• _YOUR INSTRUCTIONS_
Count every line below containing "forskare"; state the number only.

• _MATERIAL PROVIDED_
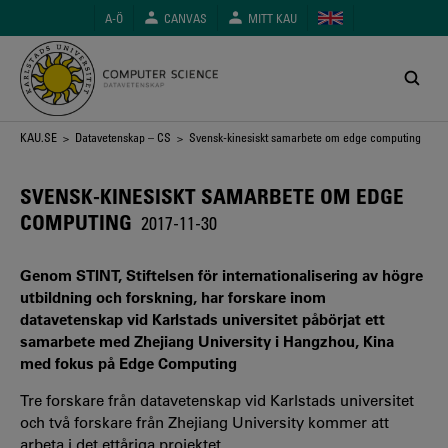
Hoppa
A-Ö
CANVAS
MITT KAU
till
huvudinnehåll
Länkstig
KAU.SE
>
Datavetenskap – CS
> Svensk-kinesiskt samarbete om edge computing
SVENSK-KINESISKT SAMARBETE OM EDGE
COMPUTING
2017-11-30
Genom STINT, Stiftelsen för internationalisering av högre
utbildning och forskning, har forskare inom
datavetenskap vid Karlstads universitet påbörjat ett
samarbete med Zhejiang University i Hangzhou, Kina
med fokus på Edge Computing
Tre forskare från datavetenskap vid Karlstads universitet
och två forskare från Zhejiang University kommer att
arbeta i det ettåriga projektet.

• _EXERCISE RESULT_
3